L’expérience de l’immigration est terrible. Mes petits-enfants ne savent pas ce que c’est qu’être émigrant. Lorsque ma mère nous grondait, elle nous menaçait ainsi : « Je viens de chez les autochtones et je vais vous manger tout cru ! » Elle récitait Dante et l’histoire d’Ugolin, lequel aurait succombé après avoir mangé ses enfants et ses petits-enfants (Ugolin della Gherardesca, commandant militaire italien au XIIIe siècle, dirigeait la cité de Pise. Il a servi de modèle au héros damné de La Divine Comédie de Dante). À l’époque, on ne parlait pas de sexe. Donc, quand ma mère disait que nous étions le corps de son corps et le sang de son sang, je croyais que j’étais un petit fragment d’elle-même ! C’est sans doute de cet imaginaire que proviennent mes œuvres segmentées.
Six ans plus tard, en 1960, votre famille est partie pour le Brésil. Qu’est-ce qui vous a nourrie en arrivant ?
Ma famille était folle et pensait que la migration était la solution à la vie. Elle imaginait que des pépites d’or nous attendaient. Ma mère avait grandi en Toscane, un endroit d’une beauté incroyable. Cette femme, qui a eu une bonne éducation, a connu la faim. Je fais référence à ma famille, car je ne peux pas parler de moi sans évoquer ces personnes. Mon père, un autre fou, a piloté les premiers planeurs et dépensé toute la dot de sa femme. Il avait du mal à supporter ma mère, une figure si puissante. Je reviens constamment à mon enfance... nous étions douze autour de la table tous les jours. Les conversations à table ont été ma première université, une école de la curiosité.
Comment avez-vous pris le chemin de l’art ?
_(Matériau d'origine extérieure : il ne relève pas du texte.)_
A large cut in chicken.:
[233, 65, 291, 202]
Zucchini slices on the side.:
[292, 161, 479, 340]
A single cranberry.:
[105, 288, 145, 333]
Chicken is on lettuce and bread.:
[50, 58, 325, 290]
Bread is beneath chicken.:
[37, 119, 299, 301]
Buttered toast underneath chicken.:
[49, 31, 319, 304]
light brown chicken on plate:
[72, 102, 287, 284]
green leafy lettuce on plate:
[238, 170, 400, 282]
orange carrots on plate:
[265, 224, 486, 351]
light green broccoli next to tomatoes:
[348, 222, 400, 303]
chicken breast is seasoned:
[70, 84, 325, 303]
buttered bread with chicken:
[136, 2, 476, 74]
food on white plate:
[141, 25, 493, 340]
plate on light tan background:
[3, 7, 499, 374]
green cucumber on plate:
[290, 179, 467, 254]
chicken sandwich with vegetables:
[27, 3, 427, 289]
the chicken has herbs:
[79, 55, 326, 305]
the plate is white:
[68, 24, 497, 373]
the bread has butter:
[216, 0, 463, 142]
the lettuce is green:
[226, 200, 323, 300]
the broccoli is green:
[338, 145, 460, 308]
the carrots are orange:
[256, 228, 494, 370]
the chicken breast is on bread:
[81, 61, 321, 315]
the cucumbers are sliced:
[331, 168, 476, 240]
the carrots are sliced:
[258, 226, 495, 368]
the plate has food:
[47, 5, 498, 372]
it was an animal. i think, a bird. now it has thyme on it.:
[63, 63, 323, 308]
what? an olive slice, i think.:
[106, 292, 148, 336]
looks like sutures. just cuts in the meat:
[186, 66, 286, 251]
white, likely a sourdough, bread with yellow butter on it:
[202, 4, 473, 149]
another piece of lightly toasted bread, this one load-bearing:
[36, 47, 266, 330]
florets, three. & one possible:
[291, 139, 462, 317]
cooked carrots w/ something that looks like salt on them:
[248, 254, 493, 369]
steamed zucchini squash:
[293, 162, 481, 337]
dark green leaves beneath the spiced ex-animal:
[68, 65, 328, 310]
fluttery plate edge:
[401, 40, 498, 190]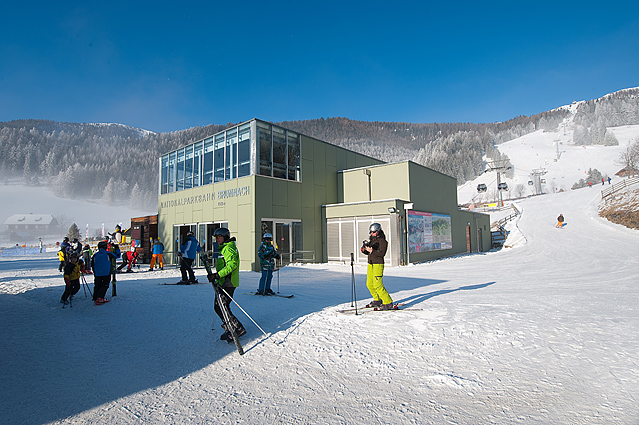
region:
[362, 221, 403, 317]
Person in yellow and black ski gear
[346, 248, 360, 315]
Ski poles stuck in snow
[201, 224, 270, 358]
Person in lime green winter coat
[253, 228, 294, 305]
Person using skis and ski poles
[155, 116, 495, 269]
Light grey ski lodge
Cela m’a sauvée ! J’ai toujours su que je serais artiste. En 1958, je suis entrée à l’École nationale des beaux-arts [Cristóbal-Rojas] à Caracas [Venezuela], une renaissance. L’art m’a soignée et apaisée. Je ne sais pas si je suis allée à la rencontre de l’art ou si c’est l’art qui est venu à moi. Au Brésil, il n’y a pas une longue histoire de l’art comme dans d’autres pays hispaniques. L’art est connecté avec l’art indigène et l’art africain, les mythes et les rituels. Cela m’a touchée très profondément.

Vue de l’exposition « Anna Maria Maiolino. Je suis là. Estou Aqui », Paris, musée national Picasso-Paris, 2025.
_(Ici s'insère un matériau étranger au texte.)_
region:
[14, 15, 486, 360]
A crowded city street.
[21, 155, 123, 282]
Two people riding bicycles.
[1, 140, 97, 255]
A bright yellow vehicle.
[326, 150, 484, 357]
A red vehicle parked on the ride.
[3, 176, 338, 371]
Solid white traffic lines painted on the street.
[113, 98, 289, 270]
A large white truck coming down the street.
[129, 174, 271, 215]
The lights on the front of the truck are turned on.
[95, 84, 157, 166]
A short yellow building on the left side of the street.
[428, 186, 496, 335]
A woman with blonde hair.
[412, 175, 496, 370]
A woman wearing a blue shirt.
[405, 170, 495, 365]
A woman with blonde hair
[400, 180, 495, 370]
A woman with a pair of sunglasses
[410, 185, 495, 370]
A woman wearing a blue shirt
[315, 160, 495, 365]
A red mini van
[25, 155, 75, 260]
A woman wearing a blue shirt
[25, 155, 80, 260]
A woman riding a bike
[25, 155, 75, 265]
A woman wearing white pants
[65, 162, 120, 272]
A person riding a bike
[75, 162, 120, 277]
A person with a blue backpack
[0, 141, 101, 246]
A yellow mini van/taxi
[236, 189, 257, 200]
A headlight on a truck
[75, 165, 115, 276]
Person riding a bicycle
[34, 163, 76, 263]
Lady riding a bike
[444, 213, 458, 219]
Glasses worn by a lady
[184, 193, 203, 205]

© Anna Maria Maiolino. Photo Voyez-Vous / Vinciane Lebrun
En avril 1967, vous avez joué un rôle central dans l’exposition « Nova Objetividade Brasileira » (Nouvelle Objectivité brésilienne) au Museu de Arte Moderna de Rio de Janeiro.
Au Brésil, j’ai rencontré Lygia Clark et Hélio Oiticica, qui sont devenus des amis. Lygia venait garder ma fille lorsque j’avais besoin de sortir. Et Hélio a habité dans le même loft que moi à New York. Avec le néo-concrétisme, ils faisaient un art libre, qui ne serait pas une machine, mais presque un corps. Ensuite, j’ai commencé à lire de la philosophie. Et j’ai signé le manifeste du néo-concrétisme (« Declaração de princípios básicos da vanguarda » (Déclaration des principes fondamentaux de l’avant-garde), janvier 1967) avec des artistes plus âgés qui voulaient entraîner avec eux des plus jeunes.
Je souhaiterais que nous parlions de New York, où vous vous êtes installée en 1968 avec votre mari dans le Bowery, et de la série de dessins Entre Pausas que vous y avez réalisée.
Non, parler de New York me rend nerveuse. J’avais deux enfants de 2 et 5 ans... Qu’aurais-je pu faire ? Je voulais être libre, alors j’ai travaillé dans une usine textile. Cela a été un moment de pause dans mon œuvre. J’étais là-bas, mais je pensais déjà à autre chose, à un ailleurs.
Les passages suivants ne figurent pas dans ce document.